Elsewhere, the Hungarian government has stated it is “ready to file a lawsuit against the Commission” to reimburse the costs of “protecting” the EU’s borders. On 12 September, Minister in charge of the Prime Minister’s Office Gergely Gulyás argued that Hungary should get a partial reimbursement from the EU as it had “spent €2 billion on [border control] without any relevant financial assistance” while other countries had “received financial aid for the protection of the Schengen border”. The announcement about a possible lawsuit comes a week after Hungary accused the EU of refusing to provide it with financial assistance to support its migration management efforts. Responding to the accusation, an EU spokesperson noted that Hungary had received “nearly double” the amount of funding in the 2021-2027 EU long-term budget compared to the previous period, and that “Hungary, moreover, received emergency assistance from the home affairs fund to provide support to people fleeing the Russian war in Ukraine through direct management”.

Finally, on 10 September, the EC announced that it was “standing ready to use all our powers under the treaty to ensure that the EU law is respected” in order to thwart the Hungarian government’s threat to bus people who were seeking asylum in Hungary to Brussels.
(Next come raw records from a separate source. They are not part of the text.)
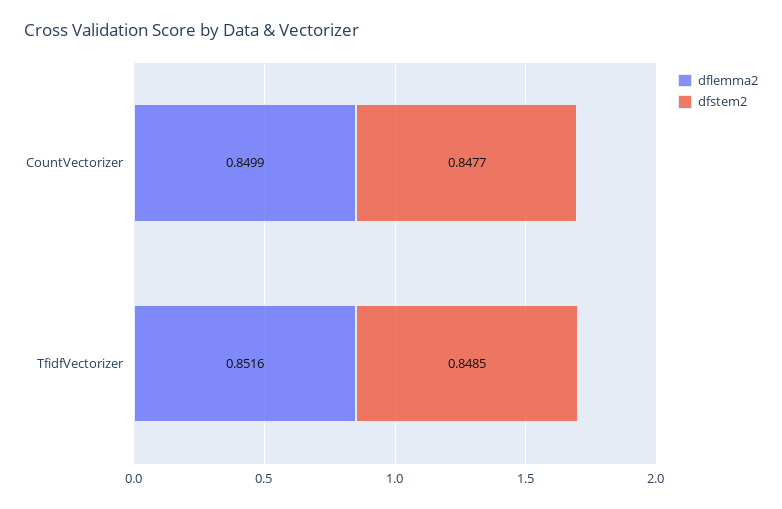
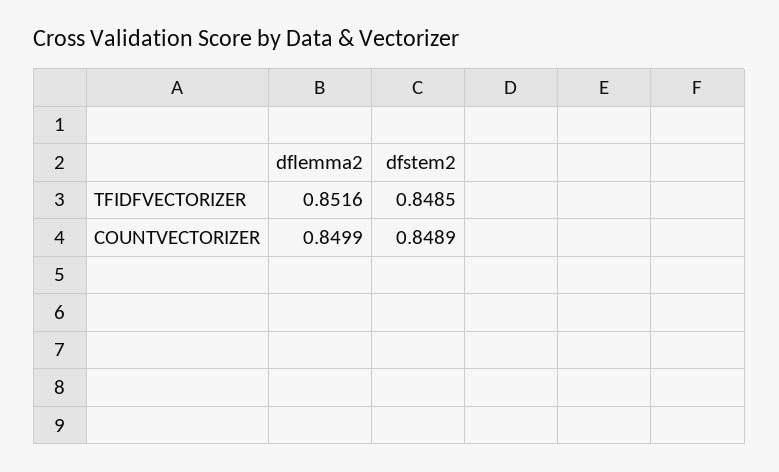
  {
    "dflemma2": {
      "CountVectorizer": 0.8499,
      "TfidfVectorizer": 0.8516
    },
    "dfstem2": {
-     "CountVectorizer": 0.8477,
+     "CountVectorizer": 0.8489,
      "TfidfVectorizer": 0.8485
    }
  }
On 30 August, Hungarian Prime Minister Viktor Orbán threatened to send people “with a one-way ticket” to Brussels and Deputy Minister of the Interior Bence Rétvári even went as far as holding a press conference to show off the buses that would be used to implement the measure. “If Brussels wants illegal migrants, Brussels can have them,” Rétvári said. Several Belgian officials, including Minister for Foreign Affairs Hadja Lahbib, State Secretary for Asylum and Migration Nicole de Moor and Mayor of Brussels Philippe Clos have all condemned Hungary’s plan, calling it a provocation that “contradicts European obligations” and that “undermines solidarity and co-operation within the Union”.

On 19 September, Minister for European Union Affairs Bóka János X posted that the Hungarian government would “join the Netherlands in asking for an opt-out from EU asylum and migration rules if a Treaty amendment allows it”.